** start **
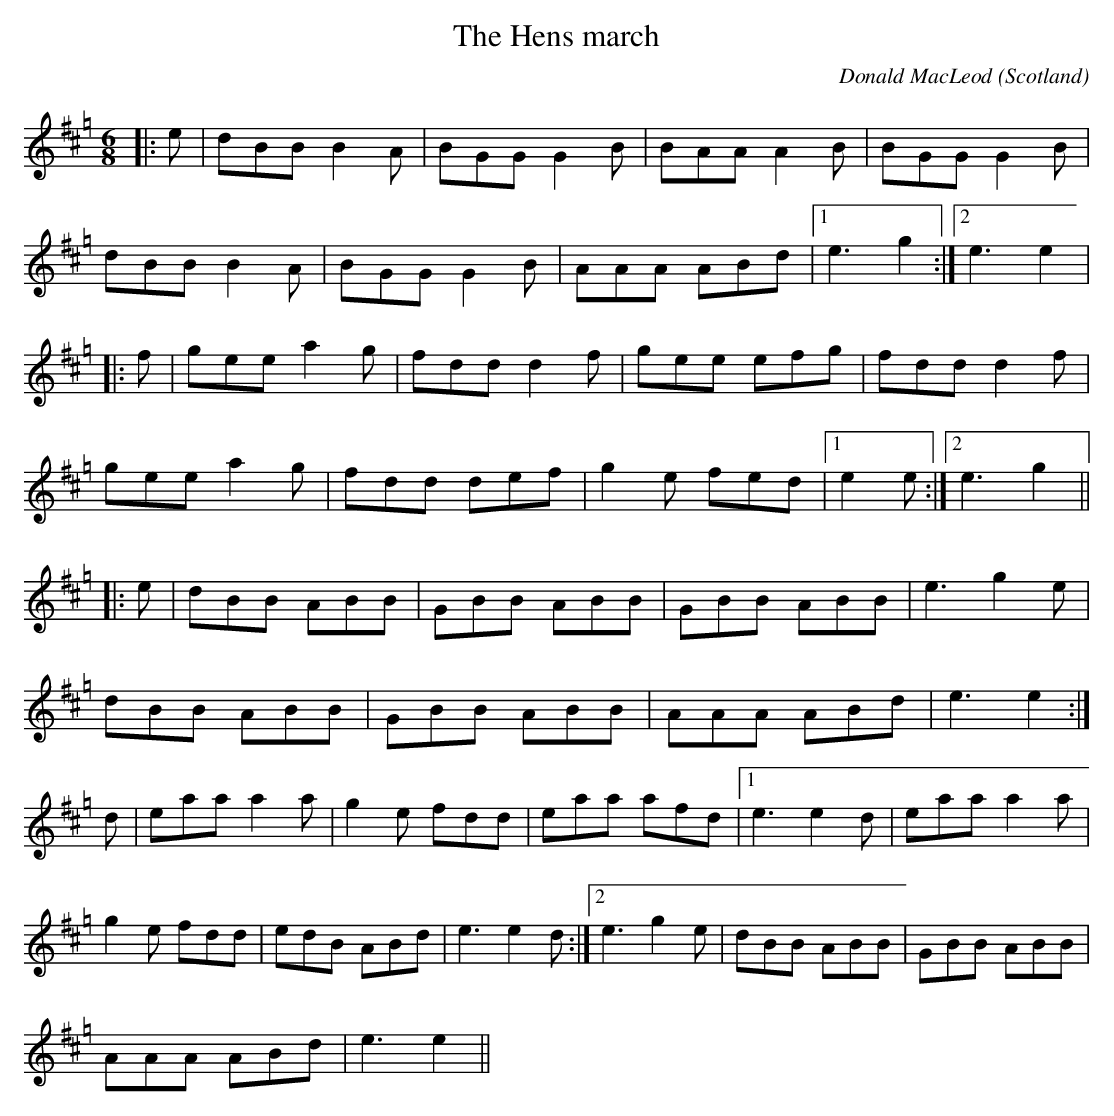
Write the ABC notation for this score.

X:1
T:Hens march, The
C:Donald MacLeod
O:Scotland
M:6/8
L:1/8
K:Hp
|:e|dBB B2A|BGG G2B|BAA A2B|BGG G2B|!
dBB B2A|BGG G2B|AAA ABd|1 e3 g2:|2 e3 e2|!
|:f|gee a2g|fdd d2f|gee efg|fdd d2f|!
gee a2g|fdd def|g2e fed|1 e2e:|2 e3 g2||!
|:e|dBB ABB|GBB ABB|GBB ABB|e3 g2e|!
dBB ABB|GBB ABB|AAA ABd|e3 e2:|!
d|eaa a2a|g2e fdd|eaa afd|1 e3 e2d|eaa a2a|!
g2e fdd|edB ABd|e3 e2d:|2 e3 g2e|dBB ABB|GBB ABB|!
AAA ABd|e3 e2||
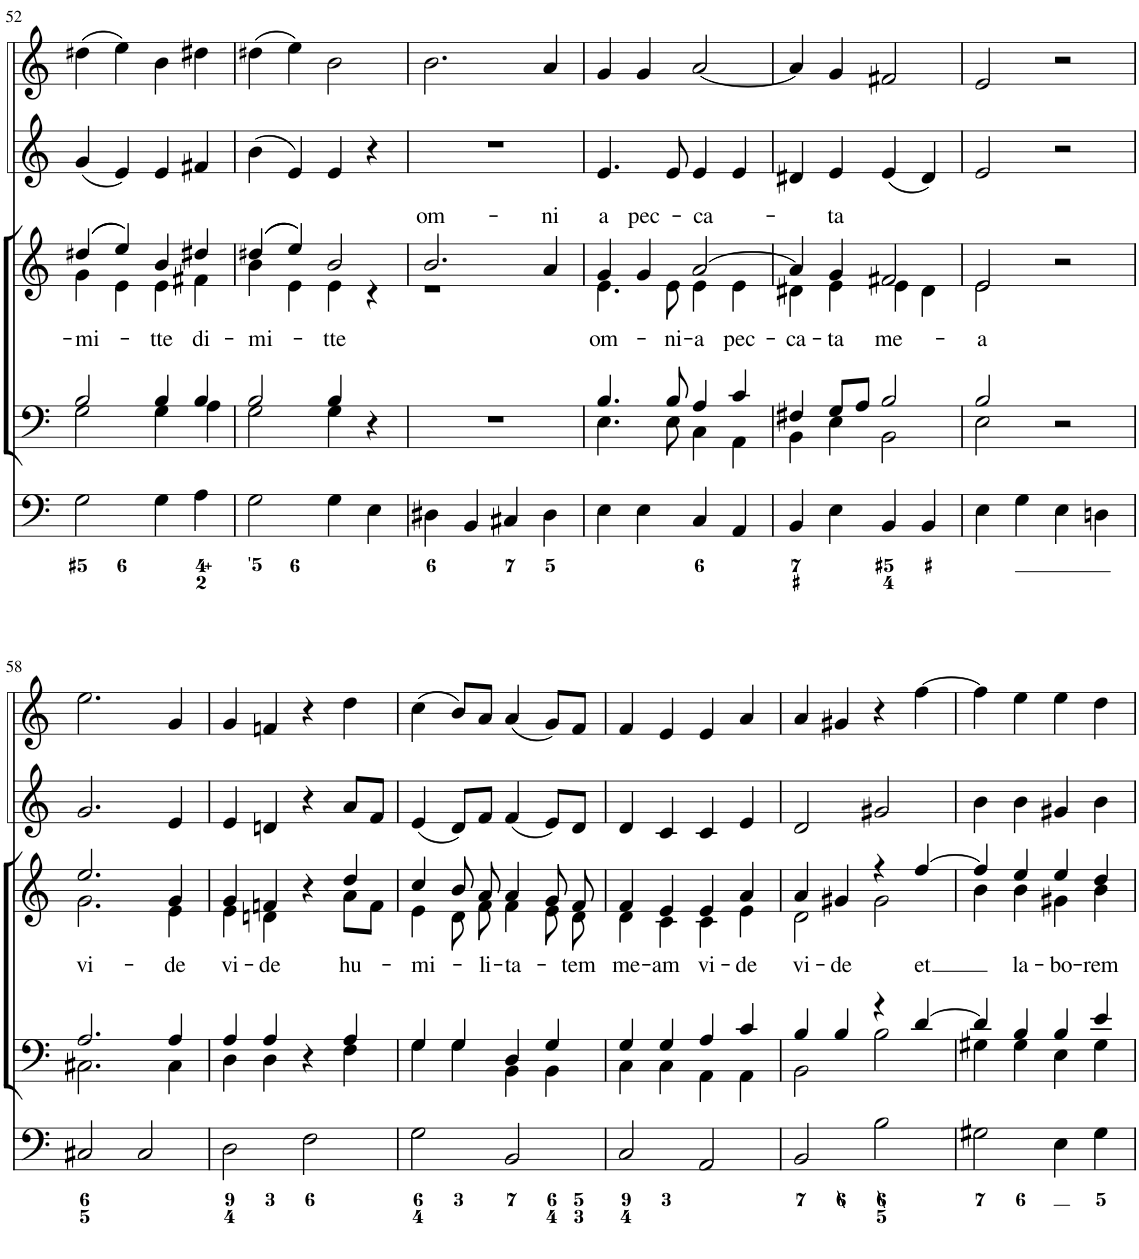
**kern	**kern	**kern	**text	**kern	**kern
*part5	*part4	*part3	*part3	*part2	*part1
*staff5	*staff4	*staff3	*staff3	*staff2	*staff1
*I"Organ	*I"Voice	*I"Voice	*	*I"Violino 2	*I"Violino 1 non obbligati
*	*	*	*	*I'Vln	*I'Vln
!!LO:PB:g=z
*clefF4	*clefF4	*clefG2	*	*clefG2	*clefG2
*k[]	*k[]	*k[]	*	*k[]	*k[]
*M2/2	*M2/2	*M2/2	*	*M2/2	*M2/2
*met(c|)	*met(c|)	*met(c|)	*	*met(c|)	*met(c|)
=52	=52	=52	=52	=52	=52
*	*^	*	*	*	*
!	!	!	!	!LO:LY:b	!	!
*	*	*	*^	*	*	*
2G\	2B/	2G\	((4dd#X/	4g\	-mi-	(4g/	(4dd#X\
.	.	.	4ee/))	4e\	.	4e/)	4ee\)
!	!	!	!	!	!LO:LY:b	!	!
4G\	4B/	4G\	4b/	4e\	-tte	4e/	4b\
!	!	!	!	!	!LO:LY:b	!	!
4A\	4B/	4A\	4dd#X/	4f#X\	di-	4f#X/	4dd#X\
=53	=53	=53	=53	=53	=53	=53	=53
!	!	!	!	!	!LO:LY:b	!	!
2G\	2B/	2G\	((4dd#X/	4b\	-mi-	(4b\	(4dd#X\
.	.	.	4ee/))	4e\	.	4e/)	4ee\)
!	!	!	!	!	!LO:LY:b	!	!
4G\	4B/	4G\	2b/	4e\	-tte	4e/	2b\
4E\	4r	4ryy	.	4r	.	4r	.
=54	=54	=54	=54	=54	=54	=54	=54
!	!	!	!	!	!LO:LY:a	!	!
*	*v	*v	*	*	*	*	*
4D#X\	1r	2.b/	1r	om-	1r	2.b\
4BB/	.	.	.	.	.	.
4C#X/	.	.	.	.	.	.
!	!	!	!	!LO:LY:a	!	!
4D#\	.	4a/	.	-ni	.	4a/
=55	=55	=55	=55	=55	=55	=55
*	*^	*	*	*	*	*
!	!	!	!	!	!LO:LY:a	!	!
!	!	!	!	!	!LO:LY:b	!	!
4E\	4.B/	4.E\	4g/	4.e\	om-	4.e/	4g/
!	!	!	!	!	!LO:LY:a	!	!
4E\	.	.	4g/	.	pec-	.	4g/
!	!	!	!	!	!LO:LY:b	!	!
.	8B/	8E\	.	8e\	-ni-	8e/	.
!	!	!	!	!	!LO:LY:a	!	!
!	!	!	!	!	!LO:LY:b	!	!
4C/	4A/	4C\	[2a/	4e\	-a	4e/	[2a/
!	!	!	!	!	!LO:LY:b	!	!
4AA/	4c/	4AA\	.	4e\	pec-	4e/	.
=56	=56	=56	=56	=56	=56	=56	=56
!	!	!	!	!	!LO:LY:b	!	!
4BB/	4F#X/	4BB\	4a/]	4d#X\	-ca-	4d#X/	4a/]
!	!	!	!	!	!LO:LY:a	!	!
!	!	!	!	!	!LO:LY:b	!	!
4E\	8G/L	4E\	4g/	4e\	-ta	4e/	4g/
.	8A/J	.	.	.	.	.	.
!	!	!	!	!	!LO:LY:b	!	!
4BB/	2B/	2BB\	2f#X/	4e\	me-	(4e/	2f#X/
4BB/	.	.	.	4d#\	.	4d#/)	.
=57	=57	=57	=57	=57	=57	=57	=57
!	!	!	!	!	!LO:LY:b	!	!
4E\	2B/	2E\	2e/	2e\	-a	2e/	2e/
4G\	.	.	.	.	.	.	.
4E\	2r	2ryy	2r	2ryy	.	2r	2r
4Dn\	.	.	.	.	.	.	.
!!LO:LB:g=z
=58	=58	=58	=58	=58	=58	=58	=58
!	!	!	!	!	!LO:LY:b	!	!
2C#X/	2.A/	2.C#X\	2.ee/	2.g\	vi-	2.g/	2.ee\
2C#/	.	.	.	.	.	.	.
!	!	!	!	!	!LO:LY:b	!	!
.	4A/	4C#\	4g/	4e\	-de	4e/	4g/
=59	=59	=59	=59	=59	=59	=59	=59
!	!	!	!	!	!LO:LY:b	!	!
2D\	4A/	4D\	4g/	4e\	vi-	4e/	4g/
!	!	!	!	!	!LO:LY:b	!	!
.	4A/	4D\	4fn/	4dn\	-de	4dn/	4fn/
2F\	4r	4ryy	4r	4ryy	.	4r	4r
!	!	!	!	!	!LO:LY:b	!	!
.	4A/	4F\	4dd/	8a\L	hu-	8a/L	4dd\
.	.	.	.	8f\J	.	8f/J	.
=60	=60	=60	=60	=60	=60	=60	=60
!	!	!	!	!	!LO:LY:b	!	!
2G\	4G/	4G\	4cc/	4e\	-mi-	(4e/	(4cc\
.	4G/	4G\	8b/	8d\	.	8d/L)	8b/L)
!	!	!	!	!	!LO:LY:b	!	!
.	.	.	8a/	8f\	-li-	8f/J	8a/J
!	!	!	!	!	!LO:LY:b	!	!
2BB/	4D/	4BB\	4a/	4f\	-ta-	(4f/	(4a/
.	4G/	4BB\	8g/	8e\	.	8e/L)	8g/L)
!	!	!	!	!	!LO:LY:b	!	!
.	.	.	8f/	8d\	-tem	8d/J	8f/J
=61	=61	=61	=61	=61	=61	=61	=61
!	!	!	!	!	!LO:LY:b	!	!
2C/	4G/	4C\	4f/	4d\	me-	4d/	4f/
!	!	!	!	!	!LO:LY:b	!	!
.	4G/	4C\	4e/	4c\	-am	4c/	4e/
!	!	!	!	!	!LO:LY:b	!	!
2AA/	4A/	4AA\	4e/	4c\	vi-	4c/	4e/
!	!	!	!	!	!LO:LY:b	!	!
.	4c/	4AA\	4a/	4e\	-de	4e/	4a/
=62	=62	=62	=62	=62	=62	=62	=62
!	!	!	!	!	!LO:LY:b	!	!
2BB/	4B/	2BB\	4a/	2d\	vi-	2d/	4a/
!	!	!	!	!	!LO:LY:b	!	!
.	4B/	.	4g#X/	.	-de	.	4g#X/
2B\	4r	2B\	4r	2g#\	.	2g#X/	4r
!	!	!	!	!	!LO:LY:b	!	!
.	[4d/	.	[4ff/	.	et	.	[4ff\
=63	=63	=63	=63	=63	=63	=63	=63
2G#X\	4d/]	4G#X\	4ff/]	4b\	.	4b\	4ff\]
!	!	!	!	!	!LO:LY:b	!	!
.	4B/	4G#\	4ee/	4b\	la-	4b\	4ee\
!	!	!	!	!	!LO:LY:b	!	!
4E\	4B/	4E\	4ee/	4g#X\	-bo-	4g#X/	4ee\
!	!	!	!	!	!LO:LY:b	!	!
4G#\	4e/	4G#\	4dd/	4b\	-rem	4b\	4dd\
*	*v	*v	*	*	*	*	*
*	*	*v	*v	*	*	*
=	=	=	=	=	=
*-	*-	*-	*-	*-	*-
** end **
Could you output the lines of the records word for word, starting at the very beginning and stopping after the line that contains "AAA ABd|e3 e2||", with the pictures left out?

**The response**
Write the ABC notation for this score.

X:1
T:Hens march, The
C:Donald MacLeod
O:Scotland
M:6/8
L:1/8
K:Hp
|:e|dBB B2A|BGG G2B|BAA A2B|BGG G2B|!
dBB B2A|BGG G2B|AAA ABd|1 e3 g2:|2 e3 e2|!
|:f|gee a2g|fdd d2f|gee efg|fdd d2f|!
gee a2g|fdd def|g2e fed|1 e2e:|2 e3 g2||!
|:e|dBB ABB|GBB ABB|GBB ABB|e3 g2e|!
dBB ABB|GBB ABB|AAA ABd|e3 e2:|!
d|eaa a2a|g2e fdd|eaa afd|1 e3 e2d|eaa a2a|!
g2e fdd|edB ABd|e3 e2d:|2 e3 g2e|dBB ABB|GBB ABB|!
AAA ABd|e3 e2||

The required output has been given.